Agreed, this guy (the one in the video below) is a little on the annoying side, and his teeth are far too white, but bare with him; he's got a point. Have you read Nobel Prize winner Daniel Kahneman's brilliant book 'Thinking Fast and Slow'? Within it, a world of insight into the workings of the human brain is there to be devoured, re-read and enjoyed once again.
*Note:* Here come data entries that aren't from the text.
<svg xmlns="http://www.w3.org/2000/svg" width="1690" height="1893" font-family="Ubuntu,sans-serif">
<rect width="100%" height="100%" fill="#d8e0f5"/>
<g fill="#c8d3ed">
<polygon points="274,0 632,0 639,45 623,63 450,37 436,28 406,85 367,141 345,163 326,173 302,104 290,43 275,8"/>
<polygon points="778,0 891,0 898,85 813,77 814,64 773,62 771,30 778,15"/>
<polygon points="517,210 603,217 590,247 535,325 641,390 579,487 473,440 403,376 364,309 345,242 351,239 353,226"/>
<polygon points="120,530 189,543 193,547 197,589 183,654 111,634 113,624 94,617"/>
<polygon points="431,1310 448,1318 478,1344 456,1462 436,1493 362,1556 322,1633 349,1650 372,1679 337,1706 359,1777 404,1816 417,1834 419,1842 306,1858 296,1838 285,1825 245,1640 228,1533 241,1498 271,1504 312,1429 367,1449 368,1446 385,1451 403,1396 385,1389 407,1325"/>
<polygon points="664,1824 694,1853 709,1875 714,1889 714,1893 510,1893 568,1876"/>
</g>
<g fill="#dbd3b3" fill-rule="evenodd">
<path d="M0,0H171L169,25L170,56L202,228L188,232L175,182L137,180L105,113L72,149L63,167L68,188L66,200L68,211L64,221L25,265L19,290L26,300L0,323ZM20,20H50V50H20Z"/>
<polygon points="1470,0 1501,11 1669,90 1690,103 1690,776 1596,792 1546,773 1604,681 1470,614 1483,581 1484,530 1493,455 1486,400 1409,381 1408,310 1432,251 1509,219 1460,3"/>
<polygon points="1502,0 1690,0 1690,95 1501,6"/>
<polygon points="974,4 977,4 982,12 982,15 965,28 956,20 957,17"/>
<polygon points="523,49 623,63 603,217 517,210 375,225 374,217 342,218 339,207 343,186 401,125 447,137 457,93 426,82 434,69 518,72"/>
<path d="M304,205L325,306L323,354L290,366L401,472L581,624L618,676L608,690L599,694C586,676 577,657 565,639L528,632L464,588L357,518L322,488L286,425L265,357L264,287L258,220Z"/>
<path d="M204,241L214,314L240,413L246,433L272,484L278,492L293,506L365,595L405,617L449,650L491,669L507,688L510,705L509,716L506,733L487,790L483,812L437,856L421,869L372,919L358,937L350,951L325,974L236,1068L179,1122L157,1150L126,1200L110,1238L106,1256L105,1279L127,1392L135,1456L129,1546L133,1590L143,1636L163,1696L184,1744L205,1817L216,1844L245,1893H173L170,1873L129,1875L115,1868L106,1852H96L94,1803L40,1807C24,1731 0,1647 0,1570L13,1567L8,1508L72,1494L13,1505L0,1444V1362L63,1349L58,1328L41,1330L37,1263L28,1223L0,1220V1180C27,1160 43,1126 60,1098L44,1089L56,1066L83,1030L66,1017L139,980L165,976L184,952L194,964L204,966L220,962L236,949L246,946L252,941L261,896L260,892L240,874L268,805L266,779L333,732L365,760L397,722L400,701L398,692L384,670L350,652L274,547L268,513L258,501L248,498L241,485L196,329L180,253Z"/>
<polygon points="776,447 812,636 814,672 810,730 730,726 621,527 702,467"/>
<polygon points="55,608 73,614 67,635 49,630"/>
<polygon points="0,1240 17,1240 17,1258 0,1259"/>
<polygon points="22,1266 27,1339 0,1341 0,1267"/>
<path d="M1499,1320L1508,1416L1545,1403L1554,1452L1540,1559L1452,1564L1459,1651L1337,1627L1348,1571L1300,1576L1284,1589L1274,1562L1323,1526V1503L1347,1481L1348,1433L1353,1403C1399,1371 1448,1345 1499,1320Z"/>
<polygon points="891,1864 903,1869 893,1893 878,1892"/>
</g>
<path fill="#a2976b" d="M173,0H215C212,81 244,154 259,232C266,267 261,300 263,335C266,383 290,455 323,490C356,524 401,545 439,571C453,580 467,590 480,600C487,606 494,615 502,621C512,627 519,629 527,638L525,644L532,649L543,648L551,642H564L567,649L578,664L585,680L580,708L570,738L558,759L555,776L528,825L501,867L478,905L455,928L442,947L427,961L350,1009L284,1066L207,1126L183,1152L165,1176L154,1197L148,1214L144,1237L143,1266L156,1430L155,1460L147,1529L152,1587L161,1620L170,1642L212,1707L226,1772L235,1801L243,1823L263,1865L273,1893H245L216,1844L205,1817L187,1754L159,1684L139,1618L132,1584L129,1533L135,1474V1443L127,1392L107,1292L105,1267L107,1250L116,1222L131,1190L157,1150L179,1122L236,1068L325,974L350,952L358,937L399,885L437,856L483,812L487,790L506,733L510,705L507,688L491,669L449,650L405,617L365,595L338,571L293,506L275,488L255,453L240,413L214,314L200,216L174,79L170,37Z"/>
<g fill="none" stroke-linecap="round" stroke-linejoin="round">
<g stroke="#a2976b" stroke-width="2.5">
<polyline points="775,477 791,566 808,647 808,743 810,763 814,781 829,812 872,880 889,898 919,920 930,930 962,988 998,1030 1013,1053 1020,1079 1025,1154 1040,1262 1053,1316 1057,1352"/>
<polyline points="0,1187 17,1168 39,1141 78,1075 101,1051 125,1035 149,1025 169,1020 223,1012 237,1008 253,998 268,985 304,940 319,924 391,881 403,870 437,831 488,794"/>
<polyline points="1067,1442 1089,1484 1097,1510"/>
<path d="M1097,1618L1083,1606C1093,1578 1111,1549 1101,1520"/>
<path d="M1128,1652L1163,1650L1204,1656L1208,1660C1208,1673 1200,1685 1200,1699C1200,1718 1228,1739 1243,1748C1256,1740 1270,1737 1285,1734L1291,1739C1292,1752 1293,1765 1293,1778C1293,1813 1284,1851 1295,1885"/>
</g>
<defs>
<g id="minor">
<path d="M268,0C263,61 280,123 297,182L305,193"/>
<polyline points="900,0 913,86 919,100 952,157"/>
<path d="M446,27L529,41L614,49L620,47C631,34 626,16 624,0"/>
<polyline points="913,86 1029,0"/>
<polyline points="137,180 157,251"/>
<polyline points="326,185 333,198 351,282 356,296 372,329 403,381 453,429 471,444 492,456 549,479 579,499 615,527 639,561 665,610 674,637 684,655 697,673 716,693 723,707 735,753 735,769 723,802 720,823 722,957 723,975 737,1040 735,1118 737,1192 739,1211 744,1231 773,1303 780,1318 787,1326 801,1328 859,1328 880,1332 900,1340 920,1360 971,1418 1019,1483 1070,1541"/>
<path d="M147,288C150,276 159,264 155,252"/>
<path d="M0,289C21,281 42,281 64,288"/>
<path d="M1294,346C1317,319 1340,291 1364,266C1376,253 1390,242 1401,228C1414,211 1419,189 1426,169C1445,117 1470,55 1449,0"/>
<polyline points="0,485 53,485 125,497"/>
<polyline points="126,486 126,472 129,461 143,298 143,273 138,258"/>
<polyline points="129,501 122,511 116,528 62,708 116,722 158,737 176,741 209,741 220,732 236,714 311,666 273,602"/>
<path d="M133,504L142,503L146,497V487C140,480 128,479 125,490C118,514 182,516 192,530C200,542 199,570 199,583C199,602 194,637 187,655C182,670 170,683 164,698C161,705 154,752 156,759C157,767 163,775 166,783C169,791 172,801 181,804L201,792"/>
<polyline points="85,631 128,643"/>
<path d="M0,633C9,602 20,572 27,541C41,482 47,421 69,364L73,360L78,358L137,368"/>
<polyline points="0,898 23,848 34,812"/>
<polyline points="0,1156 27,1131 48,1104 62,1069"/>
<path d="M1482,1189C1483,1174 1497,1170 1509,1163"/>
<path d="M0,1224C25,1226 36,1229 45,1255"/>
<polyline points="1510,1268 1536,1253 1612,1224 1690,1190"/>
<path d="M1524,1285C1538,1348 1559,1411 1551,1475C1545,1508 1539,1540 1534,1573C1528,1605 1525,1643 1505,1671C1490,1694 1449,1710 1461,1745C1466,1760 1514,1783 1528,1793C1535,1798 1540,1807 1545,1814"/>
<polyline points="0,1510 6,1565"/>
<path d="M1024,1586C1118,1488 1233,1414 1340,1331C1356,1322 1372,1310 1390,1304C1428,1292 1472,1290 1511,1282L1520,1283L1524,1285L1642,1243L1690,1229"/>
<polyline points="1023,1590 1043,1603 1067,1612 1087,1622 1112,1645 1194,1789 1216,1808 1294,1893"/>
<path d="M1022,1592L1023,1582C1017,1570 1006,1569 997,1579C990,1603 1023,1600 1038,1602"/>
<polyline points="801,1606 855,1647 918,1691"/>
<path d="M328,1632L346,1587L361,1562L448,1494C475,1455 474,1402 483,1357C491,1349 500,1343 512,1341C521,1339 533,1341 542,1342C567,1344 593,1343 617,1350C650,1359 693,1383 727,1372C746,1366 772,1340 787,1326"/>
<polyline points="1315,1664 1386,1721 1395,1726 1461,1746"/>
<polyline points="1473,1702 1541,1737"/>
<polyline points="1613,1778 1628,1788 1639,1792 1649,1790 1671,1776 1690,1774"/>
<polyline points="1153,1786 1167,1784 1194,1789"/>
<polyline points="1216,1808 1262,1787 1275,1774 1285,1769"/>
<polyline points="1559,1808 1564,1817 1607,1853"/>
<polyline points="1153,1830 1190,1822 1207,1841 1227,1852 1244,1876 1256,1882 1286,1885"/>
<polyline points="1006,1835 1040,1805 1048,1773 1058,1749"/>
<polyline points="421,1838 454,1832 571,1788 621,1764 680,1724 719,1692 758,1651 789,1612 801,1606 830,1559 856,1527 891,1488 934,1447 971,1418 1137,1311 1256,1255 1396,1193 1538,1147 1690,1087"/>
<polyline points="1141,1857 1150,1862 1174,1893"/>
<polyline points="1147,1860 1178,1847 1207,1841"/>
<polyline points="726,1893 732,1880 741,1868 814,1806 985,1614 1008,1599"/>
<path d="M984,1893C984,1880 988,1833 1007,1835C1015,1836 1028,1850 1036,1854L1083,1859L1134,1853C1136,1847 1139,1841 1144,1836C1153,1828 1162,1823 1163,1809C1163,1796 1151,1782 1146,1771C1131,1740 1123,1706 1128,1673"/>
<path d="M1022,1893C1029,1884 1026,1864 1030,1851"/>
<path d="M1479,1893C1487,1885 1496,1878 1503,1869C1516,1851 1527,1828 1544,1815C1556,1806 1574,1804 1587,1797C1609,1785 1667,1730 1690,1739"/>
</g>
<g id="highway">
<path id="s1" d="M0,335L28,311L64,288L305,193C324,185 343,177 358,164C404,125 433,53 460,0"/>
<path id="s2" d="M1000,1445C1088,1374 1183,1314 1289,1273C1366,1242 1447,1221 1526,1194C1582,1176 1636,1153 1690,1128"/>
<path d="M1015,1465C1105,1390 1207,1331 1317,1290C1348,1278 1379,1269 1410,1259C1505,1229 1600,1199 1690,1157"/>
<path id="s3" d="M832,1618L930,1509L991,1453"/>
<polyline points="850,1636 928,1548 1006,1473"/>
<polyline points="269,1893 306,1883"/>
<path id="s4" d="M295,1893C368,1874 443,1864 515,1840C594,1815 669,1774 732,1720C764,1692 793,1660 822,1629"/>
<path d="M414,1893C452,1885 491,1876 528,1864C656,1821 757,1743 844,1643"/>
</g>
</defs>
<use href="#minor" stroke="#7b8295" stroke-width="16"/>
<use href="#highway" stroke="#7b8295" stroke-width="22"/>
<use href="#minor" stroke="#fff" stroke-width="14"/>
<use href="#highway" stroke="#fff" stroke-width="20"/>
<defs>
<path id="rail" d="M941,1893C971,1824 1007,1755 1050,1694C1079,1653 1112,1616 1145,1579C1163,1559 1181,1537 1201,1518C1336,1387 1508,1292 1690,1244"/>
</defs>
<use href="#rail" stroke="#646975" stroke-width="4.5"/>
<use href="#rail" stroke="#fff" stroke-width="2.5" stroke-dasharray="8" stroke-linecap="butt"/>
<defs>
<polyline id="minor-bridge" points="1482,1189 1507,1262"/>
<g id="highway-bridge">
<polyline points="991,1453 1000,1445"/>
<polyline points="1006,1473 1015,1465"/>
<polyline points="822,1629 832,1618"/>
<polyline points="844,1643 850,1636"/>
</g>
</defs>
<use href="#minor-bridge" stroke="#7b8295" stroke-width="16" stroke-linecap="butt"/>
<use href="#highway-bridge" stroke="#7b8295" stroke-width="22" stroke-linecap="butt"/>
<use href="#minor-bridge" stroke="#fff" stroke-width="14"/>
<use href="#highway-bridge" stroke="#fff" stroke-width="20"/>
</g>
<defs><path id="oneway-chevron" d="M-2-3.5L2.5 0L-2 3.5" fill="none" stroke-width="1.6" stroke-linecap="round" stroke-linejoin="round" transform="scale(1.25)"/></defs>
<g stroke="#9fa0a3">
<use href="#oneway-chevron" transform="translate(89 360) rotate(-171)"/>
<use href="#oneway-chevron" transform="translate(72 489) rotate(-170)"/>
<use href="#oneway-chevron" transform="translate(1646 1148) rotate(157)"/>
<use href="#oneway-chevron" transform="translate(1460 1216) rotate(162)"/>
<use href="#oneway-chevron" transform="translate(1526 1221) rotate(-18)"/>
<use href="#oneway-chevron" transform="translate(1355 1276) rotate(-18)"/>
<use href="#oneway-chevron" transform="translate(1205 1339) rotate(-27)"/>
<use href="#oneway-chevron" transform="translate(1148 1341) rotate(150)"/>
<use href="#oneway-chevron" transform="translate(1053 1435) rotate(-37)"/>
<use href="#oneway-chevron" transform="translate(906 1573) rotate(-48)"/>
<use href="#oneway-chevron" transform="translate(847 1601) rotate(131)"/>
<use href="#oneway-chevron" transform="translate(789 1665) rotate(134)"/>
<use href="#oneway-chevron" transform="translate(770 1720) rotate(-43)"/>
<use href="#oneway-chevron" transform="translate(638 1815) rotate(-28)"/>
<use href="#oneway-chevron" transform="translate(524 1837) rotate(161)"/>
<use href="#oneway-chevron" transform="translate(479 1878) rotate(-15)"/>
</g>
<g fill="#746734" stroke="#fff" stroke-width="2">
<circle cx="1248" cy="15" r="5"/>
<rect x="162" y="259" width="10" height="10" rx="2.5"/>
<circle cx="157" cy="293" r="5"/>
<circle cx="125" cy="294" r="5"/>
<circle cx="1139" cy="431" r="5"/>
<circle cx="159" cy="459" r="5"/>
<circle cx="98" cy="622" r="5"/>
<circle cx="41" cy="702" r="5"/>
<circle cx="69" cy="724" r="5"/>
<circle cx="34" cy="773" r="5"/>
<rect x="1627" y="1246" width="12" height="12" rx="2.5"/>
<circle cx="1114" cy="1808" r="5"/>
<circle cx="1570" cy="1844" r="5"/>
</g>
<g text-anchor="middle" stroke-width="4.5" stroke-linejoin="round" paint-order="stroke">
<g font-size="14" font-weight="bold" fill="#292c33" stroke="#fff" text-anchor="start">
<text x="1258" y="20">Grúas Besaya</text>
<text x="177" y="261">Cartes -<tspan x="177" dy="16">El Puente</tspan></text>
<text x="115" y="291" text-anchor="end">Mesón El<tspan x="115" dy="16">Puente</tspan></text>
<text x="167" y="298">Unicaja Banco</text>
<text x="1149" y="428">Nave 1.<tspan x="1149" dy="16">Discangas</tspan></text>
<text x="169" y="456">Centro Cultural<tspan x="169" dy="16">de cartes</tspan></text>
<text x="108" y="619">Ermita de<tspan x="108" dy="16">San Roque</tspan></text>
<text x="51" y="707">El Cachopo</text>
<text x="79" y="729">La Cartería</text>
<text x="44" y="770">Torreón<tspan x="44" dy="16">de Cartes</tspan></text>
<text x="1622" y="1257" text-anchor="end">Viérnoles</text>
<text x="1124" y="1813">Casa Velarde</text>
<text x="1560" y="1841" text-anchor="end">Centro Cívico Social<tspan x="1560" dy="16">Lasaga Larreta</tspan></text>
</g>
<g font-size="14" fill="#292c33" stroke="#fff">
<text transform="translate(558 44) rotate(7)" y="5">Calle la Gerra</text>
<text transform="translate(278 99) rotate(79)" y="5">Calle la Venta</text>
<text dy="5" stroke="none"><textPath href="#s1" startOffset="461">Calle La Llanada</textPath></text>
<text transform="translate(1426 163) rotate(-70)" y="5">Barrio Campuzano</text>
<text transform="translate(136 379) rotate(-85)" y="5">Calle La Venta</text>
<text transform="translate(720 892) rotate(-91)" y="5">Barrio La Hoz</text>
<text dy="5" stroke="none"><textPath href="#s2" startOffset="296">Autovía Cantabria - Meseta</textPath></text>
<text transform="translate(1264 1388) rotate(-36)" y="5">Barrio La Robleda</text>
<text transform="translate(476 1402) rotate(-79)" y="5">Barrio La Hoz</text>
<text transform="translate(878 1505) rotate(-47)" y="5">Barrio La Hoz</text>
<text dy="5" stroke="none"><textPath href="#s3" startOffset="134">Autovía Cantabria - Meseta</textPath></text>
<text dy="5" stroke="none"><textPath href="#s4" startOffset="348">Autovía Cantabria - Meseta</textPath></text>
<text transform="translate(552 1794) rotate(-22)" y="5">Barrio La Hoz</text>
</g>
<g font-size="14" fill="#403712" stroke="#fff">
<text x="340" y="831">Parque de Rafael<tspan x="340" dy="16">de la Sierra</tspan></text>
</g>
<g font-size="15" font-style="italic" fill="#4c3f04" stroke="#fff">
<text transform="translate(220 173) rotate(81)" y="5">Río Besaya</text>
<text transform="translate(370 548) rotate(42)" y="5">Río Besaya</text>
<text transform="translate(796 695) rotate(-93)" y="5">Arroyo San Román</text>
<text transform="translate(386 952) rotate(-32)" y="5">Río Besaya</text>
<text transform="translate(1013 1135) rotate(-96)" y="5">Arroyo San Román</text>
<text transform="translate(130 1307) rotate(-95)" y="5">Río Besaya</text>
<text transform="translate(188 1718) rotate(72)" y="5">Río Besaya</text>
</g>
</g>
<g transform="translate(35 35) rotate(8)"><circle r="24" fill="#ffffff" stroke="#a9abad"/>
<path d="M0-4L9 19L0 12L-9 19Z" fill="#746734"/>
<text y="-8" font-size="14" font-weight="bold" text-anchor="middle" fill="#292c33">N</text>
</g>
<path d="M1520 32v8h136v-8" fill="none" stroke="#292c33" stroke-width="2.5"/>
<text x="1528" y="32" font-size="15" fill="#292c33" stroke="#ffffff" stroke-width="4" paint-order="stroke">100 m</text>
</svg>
To make a long story short, it explores the ways in which our brains operate on two levels: system 1 and system 2. System 1 thinking is fast, automatic, easy and unconscious. Examples? The way you drive your car without much thought, able to hold conversations with whoever sits in the passenger seat; the way your brain knows when one object appears closer than another, without having to do any measuring. System 1 takes a lot for granted, relying on past experiences to give your brain the easiest solution in the fastest time. It does not want there to be any effort involved. System 2, on the other hand, is slow, considered, questioning, rational but for the most part, takes a backseat to the dominant System 1. When System 1 runs into trouble, however, it calls on the help of System 2. An example of System 2 thinking would be trying to park your car in a tight space; it requires you to take your focus off the conversation you're having with your passenger, and place it firmly on the maneuver. Once the job is done, System 2 can go back to rest.
Most of the time this is a twofold system that works very well. That is, until it comes to negative thought patterns that become so habitual, so learned, that our System 1 automatically reinforces said negativity. It becomes too easy to think negatively, and as Kahneman will tell you, your brain always prioritises the easiest route. 'What do we already know, how can we apply it to this situation?' said everyone's brain. If you had fears in the past about a particular situation, and you're faced with something similar again, your brain scans for what it already knows and says 'hey, we didn't like this in the past, let's just run away again'. It's trying to protect you, but such a level of protection isn't always necessary.
This is incredibly interesting when it comes to our daily worries and tendencies towards negativity. Understanding these theories, explained furthermore here by ridiculously happy American man that you might want to punch (Brendon Burchard), will be your first huge step towards a more conscious, positive life. But be prepared, it takes some work, which of course, your brain won't initially like.